EXERCISE BRIEF: Continue the essay on Passover from a Quranic perspective, picking up after its final sentence.

Passover: A Quranic Perspective

With the Jewish festival of Passover occurring this week, I thought it would be a good time to reflect on one of the significant differences in the story of Moses as told by the Qur’an when compared with the tradition held by the Torah. In my first blog I mentioned that the Bible and the Qur’an actually share very little in common and Passover is a perfect example to illustrate what I meant by this.

Passover is a yearly celebration commemorating the freedom of the Israelites from slavery under the Pharaoh. Both the Bible and the Qur’an agree that God sent plagues upon Egypt as signs, but they don’t agree on how many plagues were sent or what these plagues were. According to Exodus1, the tenth and final plague sent upon the people of Egypt was the killing of all their firstborn sons. This was not limited to just humans as it included even livestock and other animals. In order for the Israelites to be protected from this massacre, they would have to take a one year old unblemished male lamb, slaughter it, and smear its blood on their door frames. If a household followed these instructions, along with a few other rituals, then when God passed over Egypt, he would see this sign on the door and pass over the house (hence the name of the festival).

What’s interesting (and honestly a bit relieving) is that this plague is not once mentioned or referred to in the Qur’an. Actually, it’s very explicitly denied when the Qur’an says that God told Moses to flee Egypt by night along with his people2. There was no “letting go” of his people by the Pharaoh due to any plague. Further, the Qur’an says that God only gave Moses nine miracles, not all of which were plagues, and not ten plagues as the Torah holds3.  Even out of the other nine, only a few of them actually match the plagues of the Biblical version. However, it is the tenth plague, the killing of the firstborns, which holds the most significant theological impact.   The omission and denial of this event has very strong implications on the nature of God as described in the Qur’an when compared to the Jewish Scriptures. This omission also knocks down one of the most important pillars of Christianity for it was Jesus who was to be heralded as the final Lamb of God by Christians.

RECORD SET:
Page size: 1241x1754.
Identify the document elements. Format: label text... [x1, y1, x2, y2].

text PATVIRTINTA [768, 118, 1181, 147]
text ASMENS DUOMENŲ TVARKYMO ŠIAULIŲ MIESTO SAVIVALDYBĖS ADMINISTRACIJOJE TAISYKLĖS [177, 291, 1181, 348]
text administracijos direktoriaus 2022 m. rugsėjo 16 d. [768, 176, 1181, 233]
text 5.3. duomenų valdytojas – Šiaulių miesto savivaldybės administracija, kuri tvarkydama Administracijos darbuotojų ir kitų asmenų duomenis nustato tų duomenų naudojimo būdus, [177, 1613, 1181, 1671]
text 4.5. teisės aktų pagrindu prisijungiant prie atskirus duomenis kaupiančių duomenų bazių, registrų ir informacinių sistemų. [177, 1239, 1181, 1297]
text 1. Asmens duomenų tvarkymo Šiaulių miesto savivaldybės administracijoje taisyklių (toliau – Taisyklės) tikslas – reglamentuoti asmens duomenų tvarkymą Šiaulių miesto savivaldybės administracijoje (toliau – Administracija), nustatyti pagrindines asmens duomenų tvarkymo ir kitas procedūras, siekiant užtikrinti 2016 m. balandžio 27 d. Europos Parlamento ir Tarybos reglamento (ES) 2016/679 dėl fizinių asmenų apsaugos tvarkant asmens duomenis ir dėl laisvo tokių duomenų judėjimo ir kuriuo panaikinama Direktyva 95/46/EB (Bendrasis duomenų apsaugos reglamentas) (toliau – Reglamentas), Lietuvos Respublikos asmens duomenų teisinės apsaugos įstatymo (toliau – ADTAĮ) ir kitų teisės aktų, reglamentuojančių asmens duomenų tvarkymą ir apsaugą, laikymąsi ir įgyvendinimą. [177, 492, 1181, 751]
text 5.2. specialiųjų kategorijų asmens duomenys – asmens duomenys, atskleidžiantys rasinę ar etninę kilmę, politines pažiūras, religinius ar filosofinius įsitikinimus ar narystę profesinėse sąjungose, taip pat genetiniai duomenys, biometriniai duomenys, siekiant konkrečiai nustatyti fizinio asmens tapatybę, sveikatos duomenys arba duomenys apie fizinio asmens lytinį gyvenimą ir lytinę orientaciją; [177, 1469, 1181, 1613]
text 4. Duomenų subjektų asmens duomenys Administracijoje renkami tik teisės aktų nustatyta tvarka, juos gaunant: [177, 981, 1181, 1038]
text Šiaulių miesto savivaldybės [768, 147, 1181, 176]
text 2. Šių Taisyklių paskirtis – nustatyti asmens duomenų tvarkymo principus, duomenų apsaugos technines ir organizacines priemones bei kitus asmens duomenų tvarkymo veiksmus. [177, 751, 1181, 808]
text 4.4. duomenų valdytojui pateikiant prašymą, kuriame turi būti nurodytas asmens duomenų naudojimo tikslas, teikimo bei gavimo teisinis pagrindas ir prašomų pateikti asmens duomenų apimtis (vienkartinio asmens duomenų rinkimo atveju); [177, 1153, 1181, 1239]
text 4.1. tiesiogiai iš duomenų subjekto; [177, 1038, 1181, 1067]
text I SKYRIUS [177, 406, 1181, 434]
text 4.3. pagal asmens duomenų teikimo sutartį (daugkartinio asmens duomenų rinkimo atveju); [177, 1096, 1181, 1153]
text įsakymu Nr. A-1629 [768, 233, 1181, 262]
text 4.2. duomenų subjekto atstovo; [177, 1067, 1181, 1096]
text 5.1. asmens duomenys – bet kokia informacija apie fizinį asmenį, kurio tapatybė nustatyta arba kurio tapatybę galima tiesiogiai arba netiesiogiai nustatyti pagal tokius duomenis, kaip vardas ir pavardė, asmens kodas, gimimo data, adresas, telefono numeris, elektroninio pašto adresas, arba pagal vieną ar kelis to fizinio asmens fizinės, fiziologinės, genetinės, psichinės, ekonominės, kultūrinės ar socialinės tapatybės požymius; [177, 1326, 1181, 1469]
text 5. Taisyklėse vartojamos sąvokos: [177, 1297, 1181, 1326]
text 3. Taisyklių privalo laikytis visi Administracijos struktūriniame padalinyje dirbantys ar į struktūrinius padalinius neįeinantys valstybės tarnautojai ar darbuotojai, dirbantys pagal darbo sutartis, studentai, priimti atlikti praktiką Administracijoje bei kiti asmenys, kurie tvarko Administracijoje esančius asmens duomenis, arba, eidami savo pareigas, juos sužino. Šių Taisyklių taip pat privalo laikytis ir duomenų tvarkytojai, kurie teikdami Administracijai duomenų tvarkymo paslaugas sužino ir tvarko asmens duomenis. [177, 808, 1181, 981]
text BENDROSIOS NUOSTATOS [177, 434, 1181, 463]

...

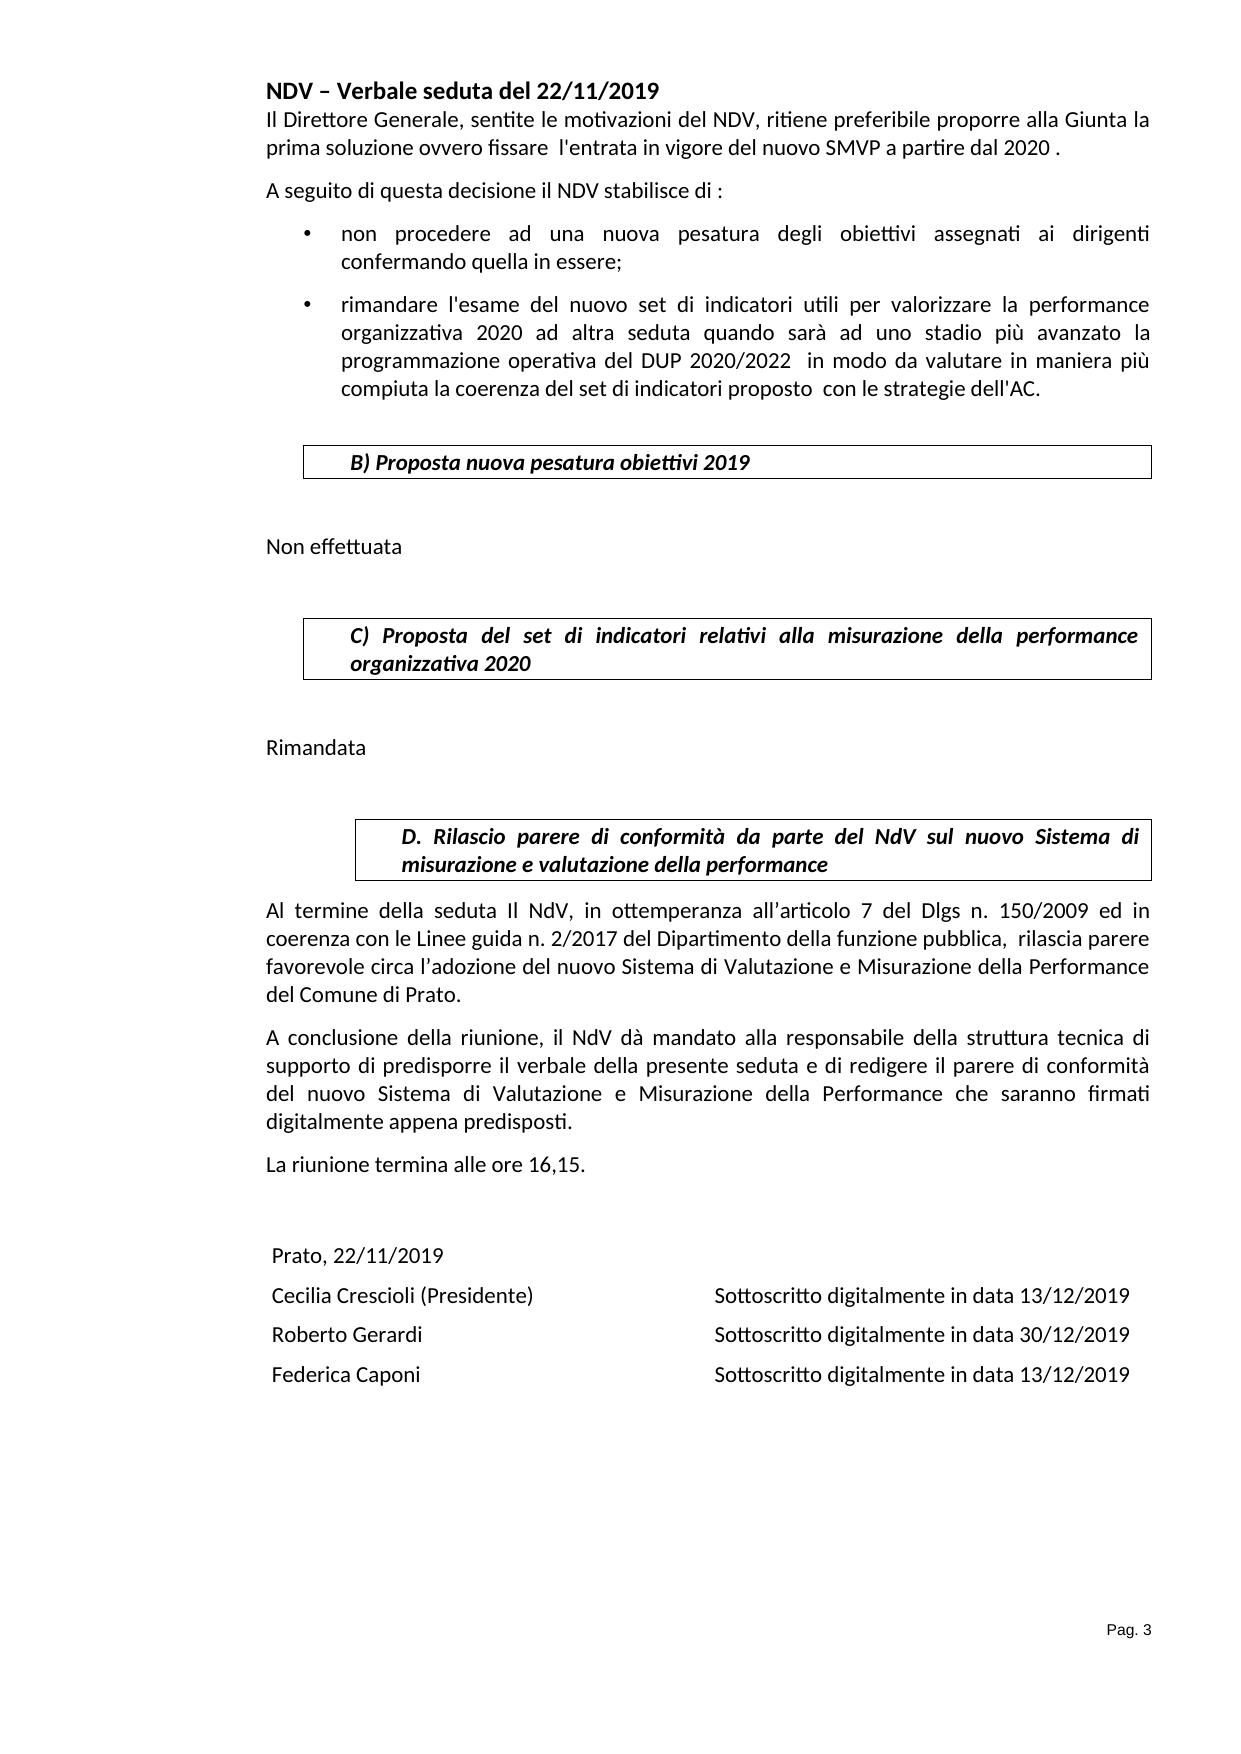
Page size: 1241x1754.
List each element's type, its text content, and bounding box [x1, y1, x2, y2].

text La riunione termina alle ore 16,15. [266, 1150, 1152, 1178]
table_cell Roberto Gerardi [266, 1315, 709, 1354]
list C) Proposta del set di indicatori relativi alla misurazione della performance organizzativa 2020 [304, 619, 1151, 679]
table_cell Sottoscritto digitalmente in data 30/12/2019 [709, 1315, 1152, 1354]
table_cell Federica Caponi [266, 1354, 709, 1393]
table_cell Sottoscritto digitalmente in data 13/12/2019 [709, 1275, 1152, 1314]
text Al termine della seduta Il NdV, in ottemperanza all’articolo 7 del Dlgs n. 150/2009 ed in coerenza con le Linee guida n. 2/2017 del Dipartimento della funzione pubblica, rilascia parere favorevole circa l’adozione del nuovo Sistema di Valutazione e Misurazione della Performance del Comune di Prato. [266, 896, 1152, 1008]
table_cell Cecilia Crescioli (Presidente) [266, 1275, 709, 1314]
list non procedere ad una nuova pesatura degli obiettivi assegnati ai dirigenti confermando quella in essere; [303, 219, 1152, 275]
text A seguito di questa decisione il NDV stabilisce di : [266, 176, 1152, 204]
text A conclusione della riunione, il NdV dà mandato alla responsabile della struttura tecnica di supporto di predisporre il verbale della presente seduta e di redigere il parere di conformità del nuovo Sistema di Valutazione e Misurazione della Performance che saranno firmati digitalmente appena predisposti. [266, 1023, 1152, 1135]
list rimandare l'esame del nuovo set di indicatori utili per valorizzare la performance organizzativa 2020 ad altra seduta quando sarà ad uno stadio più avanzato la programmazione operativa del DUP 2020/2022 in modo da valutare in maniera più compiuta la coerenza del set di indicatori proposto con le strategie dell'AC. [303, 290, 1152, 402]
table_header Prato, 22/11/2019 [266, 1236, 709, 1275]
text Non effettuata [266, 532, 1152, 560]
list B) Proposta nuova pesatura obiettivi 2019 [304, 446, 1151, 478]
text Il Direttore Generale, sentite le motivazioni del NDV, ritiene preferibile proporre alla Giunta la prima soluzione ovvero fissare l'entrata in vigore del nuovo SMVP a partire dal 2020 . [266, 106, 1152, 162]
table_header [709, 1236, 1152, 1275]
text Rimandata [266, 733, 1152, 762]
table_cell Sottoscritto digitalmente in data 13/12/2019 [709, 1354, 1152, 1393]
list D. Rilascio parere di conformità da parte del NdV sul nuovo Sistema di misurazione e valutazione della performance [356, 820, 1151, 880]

--

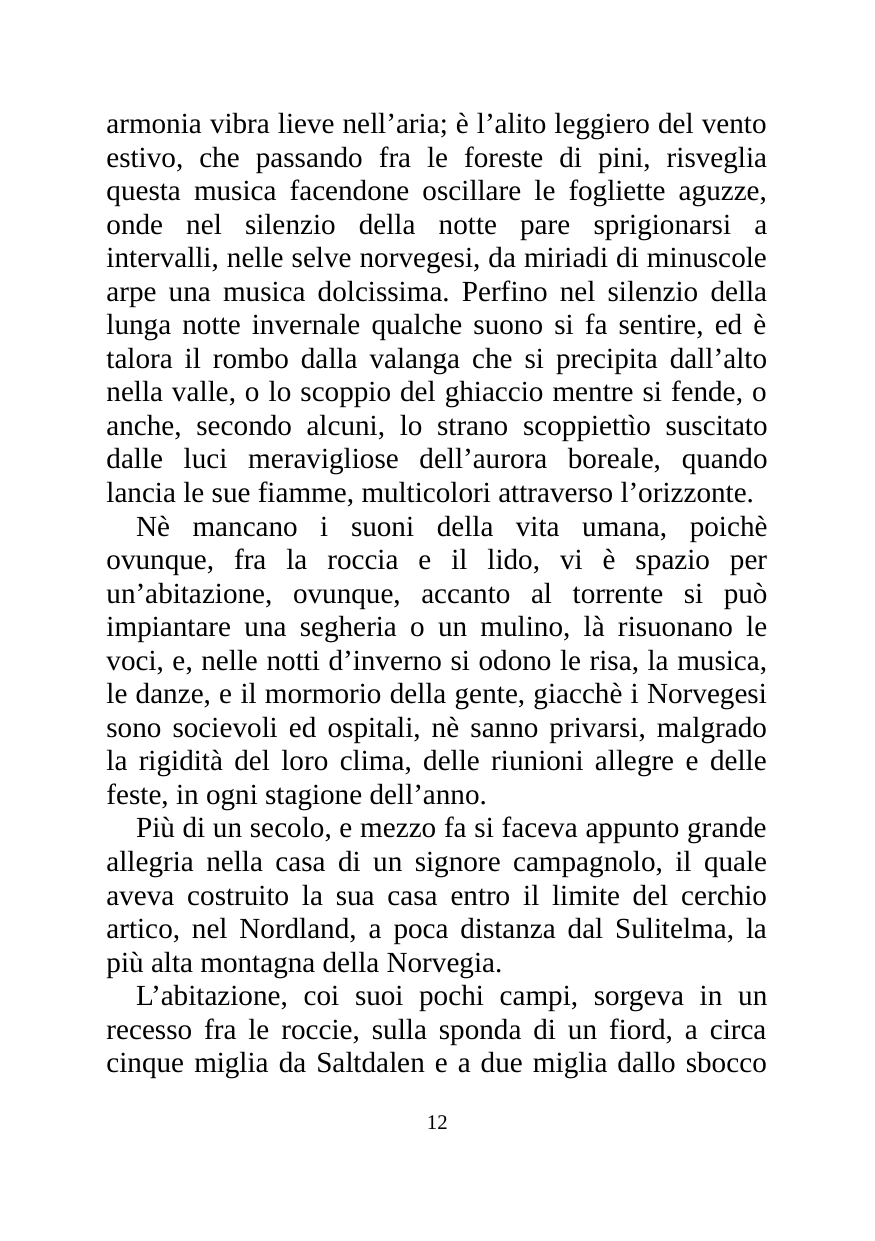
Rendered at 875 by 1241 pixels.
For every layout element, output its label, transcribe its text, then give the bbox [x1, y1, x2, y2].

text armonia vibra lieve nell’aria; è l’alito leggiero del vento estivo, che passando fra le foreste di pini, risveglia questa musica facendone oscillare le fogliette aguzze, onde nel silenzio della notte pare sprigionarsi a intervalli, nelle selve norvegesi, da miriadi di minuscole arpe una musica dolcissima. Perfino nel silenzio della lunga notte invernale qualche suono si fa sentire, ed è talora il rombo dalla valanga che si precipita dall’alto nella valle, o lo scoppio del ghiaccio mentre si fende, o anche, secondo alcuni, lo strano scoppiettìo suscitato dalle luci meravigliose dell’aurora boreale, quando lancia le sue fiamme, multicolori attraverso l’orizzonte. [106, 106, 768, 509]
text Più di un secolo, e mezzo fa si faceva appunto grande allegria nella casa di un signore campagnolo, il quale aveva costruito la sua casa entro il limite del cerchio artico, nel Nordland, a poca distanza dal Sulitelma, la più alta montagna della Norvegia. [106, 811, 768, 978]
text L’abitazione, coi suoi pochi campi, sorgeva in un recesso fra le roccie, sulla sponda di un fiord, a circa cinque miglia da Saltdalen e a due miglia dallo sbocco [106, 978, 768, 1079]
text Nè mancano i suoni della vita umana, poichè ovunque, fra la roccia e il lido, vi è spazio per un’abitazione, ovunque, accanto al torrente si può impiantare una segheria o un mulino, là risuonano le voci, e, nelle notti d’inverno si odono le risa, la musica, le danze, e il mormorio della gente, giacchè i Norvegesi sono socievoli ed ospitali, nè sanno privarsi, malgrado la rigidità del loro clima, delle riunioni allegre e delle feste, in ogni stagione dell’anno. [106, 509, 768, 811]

EXERCISE RESULT:
Moses: Liberator or Messenger?

In the Torah, Moses is sent by God to Pharaoh to free God’s people from bondage so that they may go worship Him4. God is not concerned with the Pharaoh or the Egyptian people; his sole concern is His “firstborn” (the people of Israel). So if the Israelites are God’s people, whose people are the Egyptians? Or the rest of humanity for that matter? As far as the Torah is concerned, God has no interest in them.

As important as Moses and the exodus are to Judaism, Exodus actually has a rather short summary of the whole event. The dialogs between Pharaoh and Moses are not highly detailed nor are there any inherent lessons within the passages besides the Passover rituals. The Qur’an by comparison spends a great amount of time recalling Moses and his encounter with Pharaoh5.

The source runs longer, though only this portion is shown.